Washington D.C., Jan 24, 2013 / 17:02 pm
Catholic colleges and universities will be well-represented at this year's March for Life, according to announcements by pro-life campus groups across the country.
"When you see thousands of pro-life youth flooding stadiums, churches, and streets of Washington, D.C., it gives you hope," said Grace Daigler, vice president of Franciscan University of Steubenville's Students for Life organization.
Located in Ohio, the university will be sending some 800 students to the 2013 March for Life in Washington, D.C. on Jan. 25.
"More than ever before it is important for Americans to see that those committed to life are not discouraged or demoralized in the fight for life," said university president Father Terence Henry, TOR, in a statement.
Franciscan University will cancel its classes on the day of the march, along with Christendom College in Front Royal, Va., which will be sending its entire student body to participate in the event.
Charter buses will transport more than 400 people from Christendom's campus to the nation's capital. The college community has attended the march together every year since the school's founding 35 years ago.
The March for Life – now in its 40th year – marks the anniversary of the Supreme Court's landmark decision in Roe v. Wade, which legalized abortion throughout the country.
While the annual march is usually held on Jan. 22, marking the date of the 1973 ruling, it was moved this year to Jan. 25 due to the presidential inauguration on Jan. 21.
Several colleges have confirmed that they are sending record-breaking groups to attend what some have speculated may be the biggest March for Life in the nation's history.
Nearly one in five students from Benedictine College in Atchison, Kan., will be attending the March for Life this year.
Seven buses carrying almost 400 students departed from the college on Jan. 23 for a 30-hour bus ride to Washington, D.C.
Abbot James Albers, OSB, from St. Benedict's Abbey, said that the college's attendance has grown exponentially from when he was a student in the early 1990s, when no more than a few dozen students would attend.
Benedictine student Michael Green, march coordinator for the school's Respect Life group, explained that the national event is part of the pro-life organization's "important mission."

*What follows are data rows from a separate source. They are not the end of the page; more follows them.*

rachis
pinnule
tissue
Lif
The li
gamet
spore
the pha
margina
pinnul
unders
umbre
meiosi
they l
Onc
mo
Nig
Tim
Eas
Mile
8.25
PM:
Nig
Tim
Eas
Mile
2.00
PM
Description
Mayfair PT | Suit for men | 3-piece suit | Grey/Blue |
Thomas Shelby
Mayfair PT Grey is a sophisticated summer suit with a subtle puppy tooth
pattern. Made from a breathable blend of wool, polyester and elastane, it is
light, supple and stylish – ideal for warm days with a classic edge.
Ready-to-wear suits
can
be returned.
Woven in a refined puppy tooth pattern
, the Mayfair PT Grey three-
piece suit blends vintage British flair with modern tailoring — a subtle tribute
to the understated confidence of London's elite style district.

"We don't go just because it's some fun trip with our friends," he said. "We go to show the leaders of our country what we stand for; that is, the dignity of all people from conception to natural death."

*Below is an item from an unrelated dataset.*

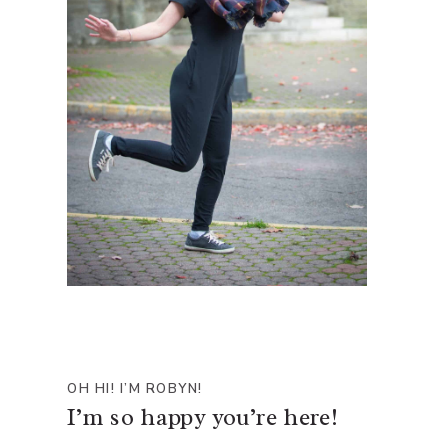
OH HI! I’M ROBYN!
I’m so happy you’re here!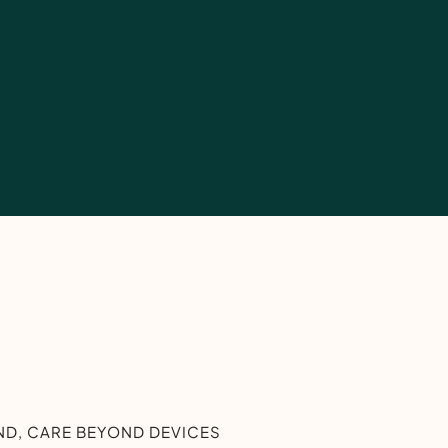
D, CARE BEYOND DEVICES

A group of about 60 students from the University of Notre Dame's Right to Life club will lead the 2013 march, and the school is expecting one of its largest turnouts.
According to a statement released by the university, some 350 students, faculty and staff attended last year's march. This year, more than 600 people from the school have registered to attend.

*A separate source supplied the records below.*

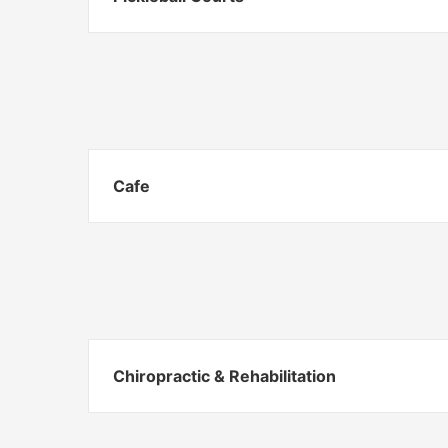
Cafe
Chiropractic & Rehabilitation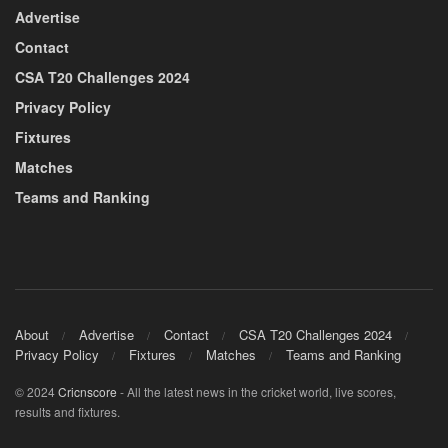
Advertise
Contact
CSA T20 Challenges 2024
Privacy Policy
Fixtures
Matches
Teams and Ranking
About
Advertise
Contact
CSA T20 Challenges 2024
Privacy Policy
Fixtures
Matches
Teams and Ranking
© 2024
Cricnscore
- All the latest news in the cricket world, live scores,
results and fixtures.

Jen Gallic, president of Notre Dame Right to Life, described the march as "a visible witness to the love and support for the most vulnerable."
"It's an amazing witness to the passion and sheer size of the pro-life movement, and it's such an honor to be asked to lead all those dedicated to upholding the dignity of every life," she said.
Representatives from Walsh University in North Canton, Ohio, and Holy Apostles College and Seminary in Cromwell, Conn., also told CNA that they are sending student groups to the march.
Located in Washington, D.C., The Catholic University of America is just miles away from the march route.
Students will be excused from class if they participate in the march, and more than 500 are expected to attend, an associate campus minister said.
In addition, the university will be hosting pilgrims overnight on Jan. 24. More than 1200 travelers from across the country will be able to stay at the school's athletic facilities at no cost, making the trip affordable for many college students.